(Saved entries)
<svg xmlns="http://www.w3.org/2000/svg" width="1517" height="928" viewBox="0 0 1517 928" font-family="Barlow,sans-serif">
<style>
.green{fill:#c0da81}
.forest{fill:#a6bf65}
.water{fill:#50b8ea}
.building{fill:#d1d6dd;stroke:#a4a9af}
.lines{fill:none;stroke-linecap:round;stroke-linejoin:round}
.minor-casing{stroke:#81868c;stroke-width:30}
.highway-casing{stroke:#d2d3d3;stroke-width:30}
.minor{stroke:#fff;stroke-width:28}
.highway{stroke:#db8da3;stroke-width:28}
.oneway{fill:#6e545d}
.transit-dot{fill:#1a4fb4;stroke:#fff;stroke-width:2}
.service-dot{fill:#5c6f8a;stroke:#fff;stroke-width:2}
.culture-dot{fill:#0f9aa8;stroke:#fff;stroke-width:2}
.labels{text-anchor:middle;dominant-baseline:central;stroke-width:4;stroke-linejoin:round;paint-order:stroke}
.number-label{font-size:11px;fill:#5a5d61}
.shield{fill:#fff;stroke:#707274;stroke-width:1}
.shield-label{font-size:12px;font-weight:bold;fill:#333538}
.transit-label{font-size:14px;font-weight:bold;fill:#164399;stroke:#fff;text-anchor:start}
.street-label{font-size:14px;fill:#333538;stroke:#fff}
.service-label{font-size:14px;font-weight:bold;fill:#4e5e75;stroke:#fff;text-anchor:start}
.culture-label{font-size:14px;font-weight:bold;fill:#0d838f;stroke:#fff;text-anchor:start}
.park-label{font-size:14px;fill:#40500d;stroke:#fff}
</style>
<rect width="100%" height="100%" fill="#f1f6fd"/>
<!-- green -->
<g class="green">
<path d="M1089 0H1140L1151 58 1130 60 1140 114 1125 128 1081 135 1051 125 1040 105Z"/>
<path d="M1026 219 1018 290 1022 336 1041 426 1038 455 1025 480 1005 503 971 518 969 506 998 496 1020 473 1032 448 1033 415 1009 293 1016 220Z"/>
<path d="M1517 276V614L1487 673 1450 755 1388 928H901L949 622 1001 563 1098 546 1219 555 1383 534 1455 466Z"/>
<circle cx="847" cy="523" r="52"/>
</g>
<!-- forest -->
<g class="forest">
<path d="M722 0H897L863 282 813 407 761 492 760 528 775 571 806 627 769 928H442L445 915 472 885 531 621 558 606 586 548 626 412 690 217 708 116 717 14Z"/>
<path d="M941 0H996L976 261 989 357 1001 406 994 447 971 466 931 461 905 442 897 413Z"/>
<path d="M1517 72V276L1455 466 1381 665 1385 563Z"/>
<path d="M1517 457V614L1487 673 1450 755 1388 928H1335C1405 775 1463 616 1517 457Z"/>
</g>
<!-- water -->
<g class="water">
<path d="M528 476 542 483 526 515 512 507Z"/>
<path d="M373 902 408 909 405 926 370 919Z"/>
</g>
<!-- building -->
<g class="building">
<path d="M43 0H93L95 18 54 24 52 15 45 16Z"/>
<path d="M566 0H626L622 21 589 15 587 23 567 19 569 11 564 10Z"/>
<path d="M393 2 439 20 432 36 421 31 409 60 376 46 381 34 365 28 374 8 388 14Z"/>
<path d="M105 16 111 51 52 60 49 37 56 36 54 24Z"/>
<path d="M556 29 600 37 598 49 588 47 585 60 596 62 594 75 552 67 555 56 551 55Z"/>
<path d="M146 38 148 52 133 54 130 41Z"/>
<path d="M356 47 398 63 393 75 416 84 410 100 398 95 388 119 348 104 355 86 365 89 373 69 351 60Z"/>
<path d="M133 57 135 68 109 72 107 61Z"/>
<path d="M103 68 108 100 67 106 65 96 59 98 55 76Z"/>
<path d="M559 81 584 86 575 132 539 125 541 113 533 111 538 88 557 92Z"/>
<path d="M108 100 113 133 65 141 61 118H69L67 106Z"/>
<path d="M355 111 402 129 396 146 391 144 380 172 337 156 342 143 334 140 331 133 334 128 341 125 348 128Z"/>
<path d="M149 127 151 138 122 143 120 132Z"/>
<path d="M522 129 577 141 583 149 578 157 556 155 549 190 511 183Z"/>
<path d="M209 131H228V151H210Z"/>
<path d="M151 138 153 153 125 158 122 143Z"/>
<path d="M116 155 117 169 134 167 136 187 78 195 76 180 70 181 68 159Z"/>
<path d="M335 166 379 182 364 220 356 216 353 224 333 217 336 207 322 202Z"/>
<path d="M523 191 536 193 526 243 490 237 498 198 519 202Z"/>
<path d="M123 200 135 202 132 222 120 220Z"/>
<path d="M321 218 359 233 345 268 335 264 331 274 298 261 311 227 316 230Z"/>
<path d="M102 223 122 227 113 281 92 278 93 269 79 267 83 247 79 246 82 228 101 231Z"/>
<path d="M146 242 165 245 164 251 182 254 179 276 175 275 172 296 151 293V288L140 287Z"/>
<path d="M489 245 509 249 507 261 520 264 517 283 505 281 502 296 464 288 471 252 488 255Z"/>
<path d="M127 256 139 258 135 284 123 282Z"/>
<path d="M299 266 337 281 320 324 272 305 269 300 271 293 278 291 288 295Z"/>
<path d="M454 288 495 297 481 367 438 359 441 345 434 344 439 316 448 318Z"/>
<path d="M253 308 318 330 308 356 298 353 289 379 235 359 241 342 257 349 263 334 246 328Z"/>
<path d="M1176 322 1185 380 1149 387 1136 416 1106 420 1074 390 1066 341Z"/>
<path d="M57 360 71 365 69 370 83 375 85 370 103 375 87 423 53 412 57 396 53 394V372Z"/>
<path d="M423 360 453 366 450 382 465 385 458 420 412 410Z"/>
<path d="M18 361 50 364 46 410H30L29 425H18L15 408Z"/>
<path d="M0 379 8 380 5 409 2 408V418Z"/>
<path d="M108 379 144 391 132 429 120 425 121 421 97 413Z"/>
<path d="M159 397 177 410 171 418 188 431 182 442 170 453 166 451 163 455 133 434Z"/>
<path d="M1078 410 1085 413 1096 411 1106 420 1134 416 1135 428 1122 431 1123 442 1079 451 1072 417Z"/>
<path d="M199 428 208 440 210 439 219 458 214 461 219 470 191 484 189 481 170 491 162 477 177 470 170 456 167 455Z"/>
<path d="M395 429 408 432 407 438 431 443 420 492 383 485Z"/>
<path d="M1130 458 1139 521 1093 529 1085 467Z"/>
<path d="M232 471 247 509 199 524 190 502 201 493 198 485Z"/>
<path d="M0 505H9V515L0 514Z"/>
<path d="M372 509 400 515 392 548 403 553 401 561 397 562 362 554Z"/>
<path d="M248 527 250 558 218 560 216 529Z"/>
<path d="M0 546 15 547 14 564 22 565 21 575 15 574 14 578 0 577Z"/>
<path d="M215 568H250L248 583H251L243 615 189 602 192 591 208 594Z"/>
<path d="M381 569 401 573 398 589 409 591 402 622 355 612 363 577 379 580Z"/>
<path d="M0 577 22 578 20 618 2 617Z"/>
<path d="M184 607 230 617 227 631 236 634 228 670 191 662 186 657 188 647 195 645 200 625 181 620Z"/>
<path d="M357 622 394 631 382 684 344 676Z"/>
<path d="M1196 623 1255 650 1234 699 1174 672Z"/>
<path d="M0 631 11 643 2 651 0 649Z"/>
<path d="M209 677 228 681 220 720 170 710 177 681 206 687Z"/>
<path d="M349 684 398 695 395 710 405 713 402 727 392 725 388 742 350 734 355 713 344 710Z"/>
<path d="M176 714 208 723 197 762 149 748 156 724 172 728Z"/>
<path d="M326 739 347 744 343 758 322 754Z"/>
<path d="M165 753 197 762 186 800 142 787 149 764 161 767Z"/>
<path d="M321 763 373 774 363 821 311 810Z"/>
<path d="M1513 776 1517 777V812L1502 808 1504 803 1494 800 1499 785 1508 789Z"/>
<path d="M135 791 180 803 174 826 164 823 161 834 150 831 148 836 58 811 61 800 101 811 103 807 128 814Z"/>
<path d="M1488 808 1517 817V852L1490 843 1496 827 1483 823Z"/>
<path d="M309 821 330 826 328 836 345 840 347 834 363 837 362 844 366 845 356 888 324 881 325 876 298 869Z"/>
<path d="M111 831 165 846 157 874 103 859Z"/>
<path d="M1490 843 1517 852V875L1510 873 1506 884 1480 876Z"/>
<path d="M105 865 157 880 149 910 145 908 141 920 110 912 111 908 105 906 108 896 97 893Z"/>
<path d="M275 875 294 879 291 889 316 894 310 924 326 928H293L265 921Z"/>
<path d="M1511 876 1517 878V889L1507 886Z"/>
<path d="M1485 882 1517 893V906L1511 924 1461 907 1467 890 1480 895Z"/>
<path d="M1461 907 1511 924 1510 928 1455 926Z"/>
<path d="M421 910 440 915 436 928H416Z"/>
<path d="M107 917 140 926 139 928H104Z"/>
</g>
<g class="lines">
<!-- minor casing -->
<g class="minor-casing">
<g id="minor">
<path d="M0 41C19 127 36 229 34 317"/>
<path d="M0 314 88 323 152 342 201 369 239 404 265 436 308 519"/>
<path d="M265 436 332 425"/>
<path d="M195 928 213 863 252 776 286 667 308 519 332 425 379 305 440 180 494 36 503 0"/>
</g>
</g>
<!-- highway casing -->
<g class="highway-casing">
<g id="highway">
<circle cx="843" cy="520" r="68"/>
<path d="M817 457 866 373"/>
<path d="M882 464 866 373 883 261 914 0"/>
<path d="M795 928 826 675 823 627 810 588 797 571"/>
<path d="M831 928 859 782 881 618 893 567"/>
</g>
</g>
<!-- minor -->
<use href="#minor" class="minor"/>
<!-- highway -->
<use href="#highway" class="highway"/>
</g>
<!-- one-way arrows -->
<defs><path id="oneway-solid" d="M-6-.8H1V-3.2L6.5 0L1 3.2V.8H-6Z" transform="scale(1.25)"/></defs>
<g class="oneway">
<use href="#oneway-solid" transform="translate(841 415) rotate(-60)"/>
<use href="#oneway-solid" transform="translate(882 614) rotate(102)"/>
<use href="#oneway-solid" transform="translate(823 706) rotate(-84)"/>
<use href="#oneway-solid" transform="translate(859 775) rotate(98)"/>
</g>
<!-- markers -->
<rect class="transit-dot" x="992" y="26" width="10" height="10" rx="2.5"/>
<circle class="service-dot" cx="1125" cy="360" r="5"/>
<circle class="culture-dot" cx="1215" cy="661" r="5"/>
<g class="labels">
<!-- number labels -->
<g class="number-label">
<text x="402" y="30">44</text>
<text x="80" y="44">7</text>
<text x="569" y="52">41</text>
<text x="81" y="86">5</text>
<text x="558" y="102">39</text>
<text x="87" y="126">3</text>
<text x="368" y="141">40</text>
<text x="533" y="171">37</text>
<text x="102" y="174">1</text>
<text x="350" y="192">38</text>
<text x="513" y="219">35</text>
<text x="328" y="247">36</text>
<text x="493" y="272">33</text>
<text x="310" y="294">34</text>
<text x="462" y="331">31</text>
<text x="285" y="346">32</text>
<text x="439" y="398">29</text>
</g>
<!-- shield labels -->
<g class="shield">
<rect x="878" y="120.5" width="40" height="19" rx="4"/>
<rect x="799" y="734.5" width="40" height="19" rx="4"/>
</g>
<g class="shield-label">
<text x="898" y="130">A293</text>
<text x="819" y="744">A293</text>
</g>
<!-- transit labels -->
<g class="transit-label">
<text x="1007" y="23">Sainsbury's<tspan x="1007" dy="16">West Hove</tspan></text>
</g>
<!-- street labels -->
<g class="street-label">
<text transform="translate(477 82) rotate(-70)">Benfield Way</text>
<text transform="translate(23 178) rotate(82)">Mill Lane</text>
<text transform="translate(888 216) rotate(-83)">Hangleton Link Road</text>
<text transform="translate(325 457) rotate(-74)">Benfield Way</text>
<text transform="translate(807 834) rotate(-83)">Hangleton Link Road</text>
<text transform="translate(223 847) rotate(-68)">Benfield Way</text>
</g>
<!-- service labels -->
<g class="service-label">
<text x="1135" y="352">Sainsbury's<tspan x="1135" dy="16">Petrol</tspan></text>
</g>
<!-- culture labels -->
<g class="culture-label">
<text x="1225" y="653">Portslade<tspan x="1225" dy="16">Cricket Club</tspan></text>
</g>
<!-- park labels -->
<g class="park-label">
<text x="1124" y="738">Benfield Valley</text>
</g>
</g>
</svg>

> _Task details_: Take every line from the data that contains the word "lines".

> _Solution_:
.lines{fill:none;stroke-linecap:round;stroke-linejoin:round}
<g class="lines">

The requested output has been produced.